Data drawn from a collection
*****

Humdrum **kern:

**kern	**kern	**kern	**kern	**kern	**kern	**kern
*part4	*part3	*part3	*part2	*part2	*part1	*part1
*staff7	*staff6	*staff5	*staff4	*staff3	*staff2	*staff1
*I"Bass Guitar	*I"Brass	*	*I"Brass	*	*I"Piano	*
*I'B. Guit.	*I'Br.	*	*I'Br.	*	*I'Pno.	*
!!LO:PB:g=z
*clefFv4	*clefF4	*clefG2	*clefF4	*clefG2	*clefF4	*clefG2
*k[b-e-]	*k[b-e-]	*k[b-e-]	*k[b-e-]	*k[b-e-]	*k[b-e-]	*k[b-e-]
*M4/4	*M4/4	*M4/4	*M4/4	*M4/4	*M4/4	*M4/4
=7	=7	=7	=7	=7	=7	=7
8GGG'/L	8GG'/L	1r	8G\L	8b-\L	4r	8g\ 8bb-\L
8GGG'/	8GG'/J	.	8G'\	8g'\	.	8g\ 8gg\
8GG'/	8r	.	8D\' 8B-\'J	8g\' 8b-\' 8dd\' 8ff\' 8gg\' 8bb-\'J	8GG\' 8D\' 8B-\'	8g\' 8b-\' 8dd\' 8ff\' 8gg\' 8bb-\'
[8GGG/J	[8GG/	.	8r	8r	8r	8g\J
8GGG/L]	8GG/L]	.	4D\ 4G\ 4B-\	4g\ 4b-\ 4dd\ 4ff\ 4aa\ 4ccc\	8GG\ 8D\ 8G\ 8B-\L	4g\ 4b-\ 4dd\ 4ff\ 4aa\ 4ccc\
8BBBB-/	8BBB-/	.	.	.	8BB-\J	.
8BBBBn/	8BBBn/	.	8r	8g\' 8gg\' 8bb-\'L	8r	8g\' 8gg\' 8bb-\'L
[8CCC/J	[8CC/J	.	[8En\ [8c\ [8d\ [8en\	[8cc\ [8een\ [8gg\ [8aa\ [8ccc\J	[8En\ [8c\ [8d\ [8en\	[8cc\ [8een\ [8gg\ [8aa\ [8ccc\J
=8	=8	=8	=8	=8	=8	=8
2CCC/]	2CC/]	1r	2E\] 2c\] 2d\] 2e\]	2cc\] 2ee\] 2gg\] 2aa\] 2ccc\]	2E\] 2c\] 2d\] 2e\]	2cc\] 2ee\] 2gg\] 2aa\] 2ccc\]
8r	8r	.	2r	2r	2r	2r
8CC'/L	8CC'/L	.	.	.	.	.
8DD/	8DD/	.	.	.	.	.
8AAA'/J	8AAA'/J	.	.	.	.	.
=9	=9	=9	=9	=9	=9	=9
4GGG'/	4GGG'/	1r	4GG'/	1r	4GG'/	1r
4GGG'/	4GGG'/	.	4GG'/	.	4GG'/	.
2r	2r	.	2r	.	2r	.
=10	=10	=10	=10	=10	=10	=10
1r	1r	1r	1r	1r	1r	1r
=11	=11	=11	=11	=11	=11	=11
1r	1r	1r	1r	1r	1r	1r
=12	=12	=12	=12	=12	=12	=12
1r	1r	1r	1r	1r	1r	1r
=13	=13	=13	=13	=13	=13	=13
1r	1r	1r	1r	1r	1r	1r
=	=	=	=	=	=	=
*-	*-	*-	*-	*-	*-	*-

*****

→ DO THIS
Show each line of the material above that contains the string "kern".

→ IN RESPONSE
Humdrum **kern:
**kern	**kern	**kern	**kern	**kern	**kern	**kern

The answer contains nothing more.